TMIC-29. CHARACTERIZING THE ROLE OF TRIGGERING RECEPTOR EXPRESSED ON MYELOID CELLS 2 (TREM2)-EXPRESSING MICROGLIA/MACROPHAGES IN GLIOBLASTOMA

Abstract

Abstract The tumor microenvironment in glioblastoma (GBM) contains numerous cell types, notably a rich immune compartment dominated by myeloid cells, such as brain-resident microglia and infiltrating macrophages. However, current immunotherapies target lymphoid components like T cells, which are sparse in the brain and the tumors originating there. Therefore, immune checkpoint drugs designed for systemic cancers have not yielded significant benefits for patients with glioblastoma, and the efficacy of immunotherapy for central nervous system malignancies lags behind treatments for other solid tumors. Further understanding of the myeloid compartment is necessary for developing glioblastoma immunotherapies.
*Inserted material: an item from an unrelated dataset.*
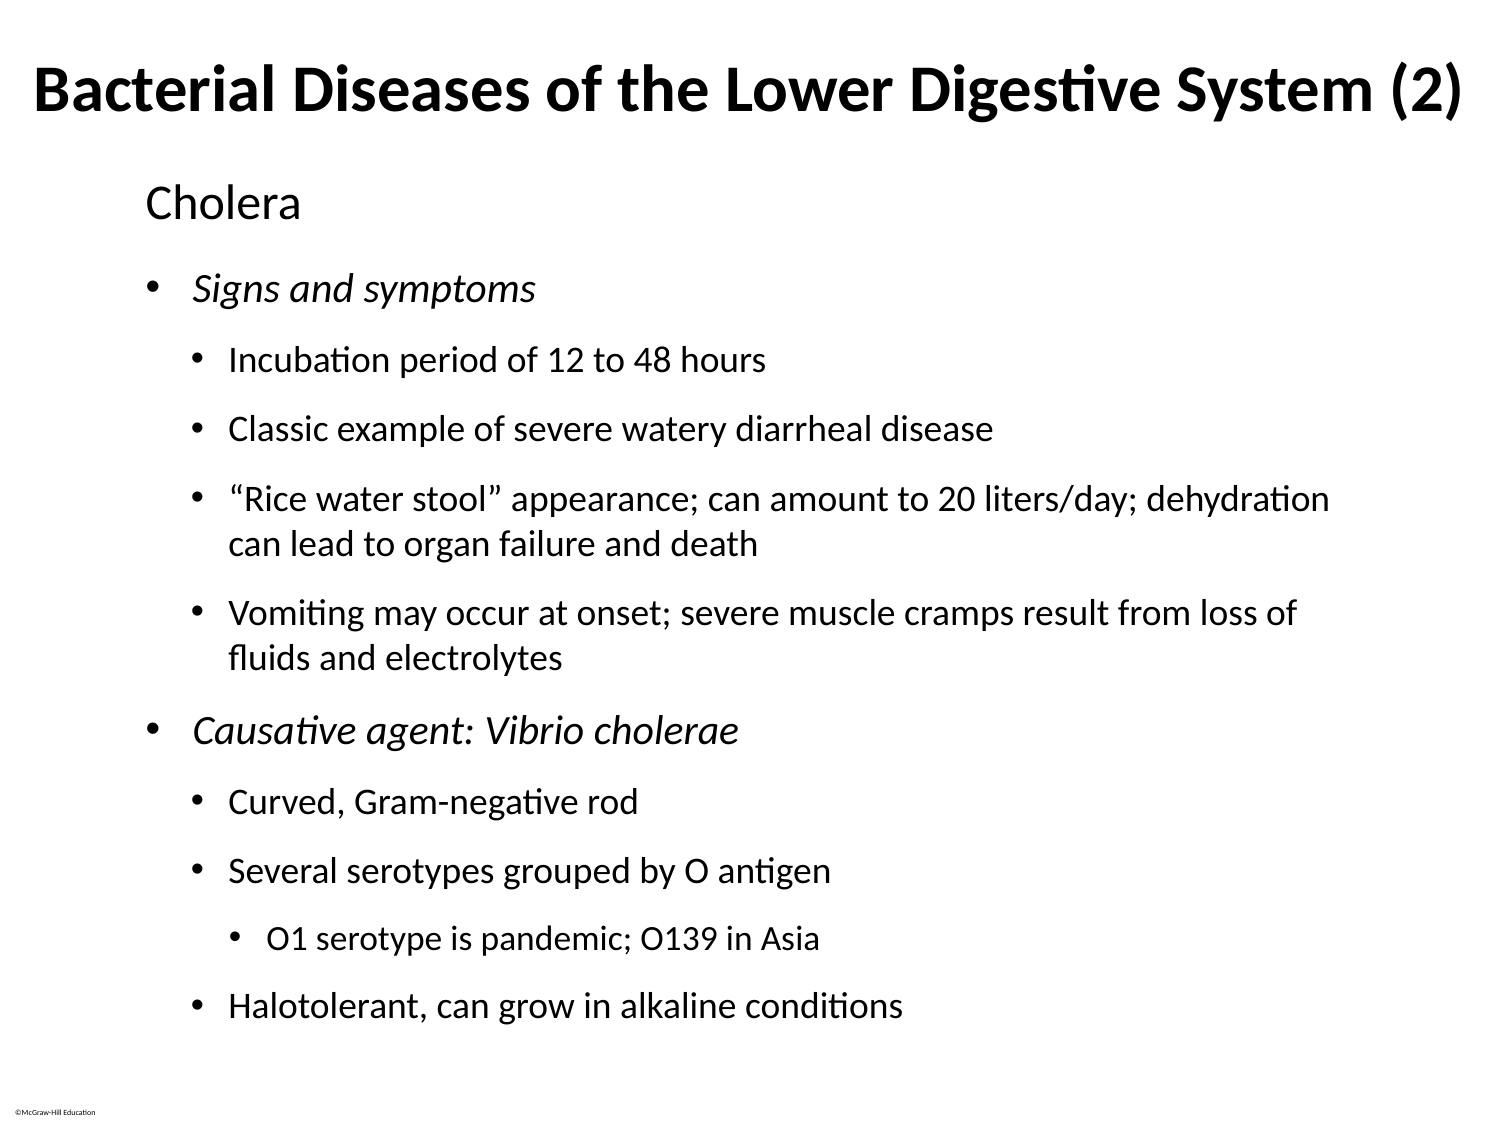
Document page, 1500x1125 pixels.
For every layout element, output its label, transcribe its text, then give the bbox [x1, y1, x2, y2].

Our recent single cell RNA-seq (scRNA-seq) analyses have identified microglial clusters that are enriched for antigen presentation and phagocytic gene expression modules. These clusters were restricted to microglia and macrophages seen only in glioma patients, but not in myeloid cells derived from non-glioma brain controls. Triggering receptor expressed on myeloid cells 2 (TREM2), a receptor abundant on microglia and vital for the detection and phagocytosis of pathogens, was highly expressed in these clusters. Because microglia expressing TREM2 play a protective role in neurodegenerative diseases like Alzheimer's disease, we examined the function of TREM2+ myeloid cells in GBM using mice lacking TREM2. Implantation of GL261 cells in TREM2-/- mice showed significantly reduced survival relative to wild-type mice, suggesting a protective role of TREM2+ myeloid cells in glioma. Data on immunophenotyping of glioma xenografts from WT and TREM2-/- mice brains using state of the art technologies (e.g. Cytek) will be presented. We conclude that TREM2 is a phagocytic immunoregulator in glioblastoma, manifesting anti-glioma properties to TREM2+ myeloid cells.